Activity | Repeat verbatim the part of the Pacemaker two-node cluster thread below that runs from "We're not going" to "handle web traffic.".

Project Home: http://www.clusterlabs.org
Getting started: http://www.clusterlabs.org/doc/Cluster_from_Scratch.pdf
Bugs: http://bugs.clusterlabs.org


Re: [Pacemaker] Two-node cluster, able to function with only a single-node?

2012-01-15 Thread Andrew Beekhof
On Tue, Dec 13, 2011 at 9:40 AM, Reid, Mike  wrote:
> I've been doing a lot of testing while I've been learning
> Pacemaker/Heartbeat, DRBD, OCFS2, etc (Nginx, PHP-FPM, Apache…)  Below I've
> attached my working CIB, but I worry I am missing something obvious (or
> perhaps going about it incorrectly altogether): It seems I cannot start the
> cluster as a single node, and sometimes if the other node is having issues,
> the functioning node does not mount the file system, etc….…until I've set
> the other node to "Standby", restart, etc. Shouldn't I be able to run on a
> single node with HA? I presume I've not configured something correctly,
> possibly I'm using "clone" incorrectly based on my needs?

This looks suspicious:
   primitive resST-NULL stonith:null

We're not going to do anything until we've fenced the second node.
So depending on what this does, it might explain what you're seeing.
>
> Basically, for this two-node web server cluster, I'm running a OCFS2
> Primary/Primary DRBD, with Nginx + PHP-FPM / Apache. I need a little help
> confirming if the CIB configuration below is the appropriate way to handle
> this: As long as one of the node's DRBD is UpToDate (Primary), then ideally
> I'd be able to mount the OCFS2 Filesystem (resFS), start PHP-FPM (resPHP),
> start NGINX (resPROXY), and then Apache (resAPACHE) and handle web traffic.

Records |

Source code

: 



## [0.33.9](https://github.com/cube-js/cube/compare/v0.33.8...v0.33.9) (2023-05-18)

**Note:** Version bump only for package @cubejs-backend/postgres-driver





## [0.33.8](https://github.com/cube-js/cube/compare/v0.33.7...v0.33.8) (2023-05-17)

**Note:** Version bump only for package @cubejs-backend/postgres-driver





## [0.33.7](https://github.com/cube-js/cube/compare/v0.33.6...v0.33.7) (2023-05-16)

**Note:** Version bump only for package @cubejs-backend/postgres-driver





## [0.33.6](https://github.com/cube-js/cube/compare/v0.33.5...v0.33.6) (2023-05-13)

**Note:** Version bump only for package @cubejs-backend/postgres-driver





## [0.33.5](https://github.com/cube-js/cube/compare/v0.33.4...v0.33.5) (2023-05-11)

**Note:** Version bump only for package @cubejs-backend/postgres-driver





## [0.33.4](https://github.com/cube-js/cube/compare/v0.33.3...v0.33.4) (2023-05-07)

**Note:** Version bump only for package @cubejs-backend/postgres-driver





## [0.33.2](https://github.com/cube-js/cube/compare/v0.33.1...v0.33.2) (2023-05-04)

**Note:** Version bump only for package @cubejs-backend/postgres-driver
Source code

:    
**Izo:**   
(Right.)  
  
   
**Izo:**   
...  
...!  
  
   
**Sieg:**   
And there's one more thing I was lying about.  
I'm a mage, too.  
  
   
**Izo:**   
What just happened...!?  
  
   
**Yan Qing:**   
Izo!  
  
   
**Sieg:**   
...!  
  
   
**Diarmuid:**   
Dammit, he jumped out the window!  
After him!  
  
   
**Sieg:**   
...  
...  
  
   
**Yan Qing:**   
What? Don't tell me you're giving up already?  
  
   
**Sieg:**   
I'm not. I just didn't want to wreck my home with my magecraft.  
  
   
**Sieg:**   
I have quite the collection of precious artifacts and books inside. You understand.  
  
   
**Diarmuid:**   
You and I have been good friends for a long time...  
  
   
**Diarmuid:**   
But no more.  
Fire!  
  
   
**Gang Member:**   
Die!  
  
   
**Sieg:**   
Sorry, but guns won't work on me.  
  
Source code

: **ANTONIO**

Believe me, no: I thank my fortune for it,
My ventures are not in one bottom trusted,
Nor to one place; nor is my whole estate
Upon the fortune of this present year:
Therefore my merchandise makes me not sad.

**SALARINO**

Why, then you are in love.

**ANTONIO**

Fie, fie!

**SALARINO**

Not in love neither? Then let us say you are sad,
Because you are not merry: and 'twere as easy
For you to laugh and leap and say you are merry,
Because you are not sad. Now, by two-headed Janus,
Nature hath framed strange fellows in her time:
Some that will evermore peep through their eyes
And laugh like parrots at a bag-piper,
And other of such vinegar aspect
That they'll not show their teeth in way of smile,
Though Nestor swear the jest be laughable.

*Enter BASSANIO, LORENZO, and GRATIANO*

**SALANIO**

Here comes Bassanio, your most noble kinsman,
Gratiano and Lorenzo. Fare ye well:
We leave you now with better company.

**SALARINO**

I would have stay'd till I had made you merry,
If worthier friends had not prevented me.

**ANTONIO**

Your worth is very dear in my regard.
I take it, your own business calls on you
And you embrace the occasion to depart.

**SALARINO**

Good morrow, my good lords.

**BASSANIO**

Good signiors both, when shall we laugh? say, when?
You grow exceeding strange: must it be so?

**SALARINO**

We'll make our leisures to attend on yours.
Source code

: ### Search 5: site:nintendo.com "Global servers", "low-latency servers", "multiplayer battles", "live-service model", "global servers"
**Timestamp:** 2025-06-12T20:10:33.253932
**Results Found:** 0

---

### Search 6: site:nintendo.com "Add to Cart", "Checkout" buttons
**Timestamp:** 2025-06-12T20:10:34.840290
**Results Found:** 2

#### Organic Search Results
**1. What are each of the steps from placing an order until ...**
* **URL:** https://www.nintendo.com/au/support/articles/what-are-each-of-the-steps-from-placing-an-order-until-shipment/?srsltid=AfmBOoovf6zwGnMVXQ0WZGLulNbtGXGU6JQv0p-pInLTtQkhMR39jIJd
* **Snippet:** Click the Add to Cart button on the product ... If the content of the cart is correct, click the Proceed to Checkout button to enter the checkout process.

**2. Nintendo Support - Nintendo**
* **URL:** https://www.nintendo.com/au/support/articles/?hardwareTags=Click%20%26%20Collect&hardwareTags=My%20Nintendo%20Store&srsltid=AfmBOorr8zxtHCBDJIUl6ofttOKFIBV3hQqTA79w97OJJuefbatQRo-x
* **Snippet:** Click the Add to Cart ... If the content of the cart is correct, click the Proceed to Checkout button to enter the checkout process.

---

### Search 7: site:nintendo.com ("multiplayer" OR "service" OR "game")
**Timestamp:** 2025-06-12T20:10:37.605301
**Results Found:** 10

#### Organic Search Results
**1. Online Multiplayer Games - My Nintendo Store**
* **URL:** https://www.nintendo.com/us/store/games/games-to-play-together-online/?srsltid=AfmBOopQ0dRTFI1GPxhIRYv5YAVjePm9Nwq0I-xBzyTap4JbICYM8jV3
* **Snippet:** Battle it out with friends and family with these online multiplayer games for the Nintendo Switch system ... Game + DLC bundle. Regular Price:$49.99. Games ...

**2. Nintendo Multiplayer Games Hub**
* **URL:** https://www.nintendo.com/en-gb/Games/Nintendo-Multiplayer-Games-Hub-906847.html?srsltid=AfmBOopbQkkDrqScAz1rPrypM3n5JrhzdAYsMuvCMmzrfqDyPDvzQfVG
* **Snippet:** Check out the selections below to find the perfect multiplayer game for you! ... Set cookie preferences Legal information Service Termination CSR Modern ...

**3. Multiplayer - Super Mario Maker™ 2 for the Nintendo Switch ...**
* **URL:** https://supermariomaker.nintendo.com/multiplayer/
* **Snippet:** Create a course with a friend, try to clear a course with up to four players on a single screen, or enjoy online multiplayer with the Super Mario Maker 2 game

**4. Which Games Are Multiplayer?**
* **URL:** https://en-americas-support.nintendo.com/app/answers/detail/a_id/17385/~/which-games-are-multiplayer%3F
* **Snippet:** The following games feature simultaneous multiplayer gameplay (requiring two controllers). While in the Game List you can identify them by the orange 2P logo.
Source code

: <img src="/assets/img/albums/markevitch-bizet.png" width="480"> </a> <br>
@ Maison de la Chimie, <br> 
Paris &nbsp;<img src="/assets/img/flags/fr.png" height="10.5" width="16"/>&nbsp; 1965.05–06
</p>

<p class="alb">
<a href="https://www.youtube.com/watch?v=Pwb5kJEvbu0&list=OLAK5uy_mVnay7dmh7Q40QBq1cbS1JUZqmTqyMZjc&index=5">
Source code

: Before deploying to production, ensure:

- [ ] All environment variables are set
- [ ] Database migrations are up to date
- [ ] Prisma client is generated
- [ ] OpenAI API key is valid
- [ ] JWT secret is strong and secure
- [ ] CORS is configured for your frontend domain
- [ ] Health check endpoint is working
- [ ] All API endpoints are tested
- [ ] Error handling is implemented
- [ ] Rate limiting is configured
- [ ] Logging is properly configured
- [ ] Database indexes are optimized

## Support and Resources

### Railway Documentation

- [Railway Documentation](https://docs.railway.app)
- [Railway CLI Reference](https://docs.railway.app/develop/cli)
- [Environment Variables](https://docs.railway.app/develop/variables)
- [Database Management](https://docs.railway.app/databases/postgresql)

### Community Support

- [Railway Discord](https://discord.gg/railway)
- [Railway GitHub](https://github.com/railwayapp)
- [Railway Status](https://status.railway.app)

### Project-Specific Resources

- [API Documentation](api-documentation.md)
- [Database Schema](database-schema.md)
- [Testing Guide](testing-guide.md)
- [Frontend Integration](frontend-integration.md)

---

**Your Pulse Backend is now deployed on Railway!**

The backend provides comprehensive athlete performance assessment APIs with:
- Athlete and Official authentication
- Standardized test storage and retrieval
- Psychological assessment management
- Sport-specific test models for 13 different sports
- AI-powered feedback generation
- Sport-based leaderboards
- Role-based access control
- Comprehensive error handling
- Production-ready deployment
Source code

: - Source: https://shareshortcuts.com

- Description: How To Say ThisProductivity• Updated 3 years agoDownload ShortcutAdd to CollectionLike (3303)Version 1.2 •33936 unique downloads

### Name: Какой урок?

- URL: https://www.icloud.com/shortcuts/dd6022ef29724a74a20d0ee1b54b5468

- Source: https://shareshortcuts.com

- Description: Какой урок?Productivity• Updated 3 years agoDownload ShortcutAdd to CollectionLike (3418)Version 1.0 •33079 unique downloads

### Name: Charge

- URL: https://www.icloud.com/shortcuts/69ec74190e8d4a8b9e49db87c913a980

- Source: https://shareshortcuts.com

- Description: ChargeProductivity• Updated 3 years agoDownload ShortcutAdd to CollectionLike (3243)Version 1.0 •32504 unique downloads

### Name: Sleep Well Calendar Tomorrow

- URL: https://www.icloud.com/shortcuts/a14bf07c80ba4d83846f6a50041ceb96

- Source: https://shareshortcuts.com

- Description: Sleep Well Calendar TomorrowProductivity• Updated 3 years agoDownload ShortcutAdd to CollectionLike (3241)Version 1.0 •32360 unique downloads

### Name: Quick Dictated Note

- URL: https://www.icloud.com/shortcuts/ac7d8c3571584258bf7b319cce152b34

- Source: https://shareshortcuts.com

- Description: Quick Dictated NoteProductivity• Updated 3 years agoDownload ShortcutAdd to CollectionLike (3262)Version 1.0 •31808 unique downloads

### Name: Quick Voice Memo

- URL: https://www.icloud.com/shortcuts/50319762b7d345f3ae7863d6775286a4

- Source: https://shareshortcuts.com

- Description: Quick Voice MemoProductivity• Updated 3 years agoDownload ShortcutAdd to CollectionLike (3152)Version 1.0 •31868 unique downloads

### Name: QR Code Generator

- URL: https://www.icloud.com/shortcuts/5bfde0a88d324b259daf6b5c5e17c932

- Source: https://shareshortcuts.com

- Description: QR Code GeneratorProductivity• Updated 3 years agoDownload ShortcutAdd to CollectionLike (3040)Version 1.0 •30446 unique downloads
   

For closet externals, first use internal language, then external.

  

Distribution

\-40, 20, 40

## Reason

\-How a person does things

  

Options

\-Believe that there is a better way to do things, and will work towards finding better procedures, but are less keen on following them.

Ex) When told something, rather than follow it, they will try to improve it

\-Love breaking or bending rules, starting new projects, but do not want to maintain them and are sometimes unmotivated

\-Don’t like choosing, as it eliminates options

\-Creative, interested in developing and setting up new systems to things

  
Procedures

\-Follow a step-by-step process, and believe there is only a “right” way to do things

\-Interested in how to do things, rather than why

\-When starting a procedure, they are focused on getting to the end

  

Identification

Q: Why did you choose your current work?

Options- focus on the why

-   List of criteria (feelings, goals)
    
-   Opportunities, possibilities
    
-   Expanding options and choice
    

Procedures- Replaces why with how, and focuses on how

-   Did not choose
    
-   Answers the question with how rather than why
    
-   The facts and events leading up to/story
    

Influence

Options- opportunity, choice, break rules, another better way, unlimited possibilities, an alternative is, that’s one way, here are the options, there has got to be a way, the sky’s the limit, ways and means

Exercise answer |
We're not going to do anything until we've fenced the second node.
So depending on what this does, it might explain what you're seeing.
>
> Basically, for this two-node web server cluster, I'm running a OCFS2
> Primary/Primary DRBD, with Nginx + PHP-FPM / Apache. I need a little help
> confirming if the CIB configuration below is the appropriate way to handle
> this: As long as one of the node's DRBD is UpToDate (Primary), then ideally
> I'd be able to mount the OCFS2 Filesystem (resFS), start PHP-FPM (resPHP),
> start NGINX (resPROXY), and then Apache (resAPACHE) and handle web traffic.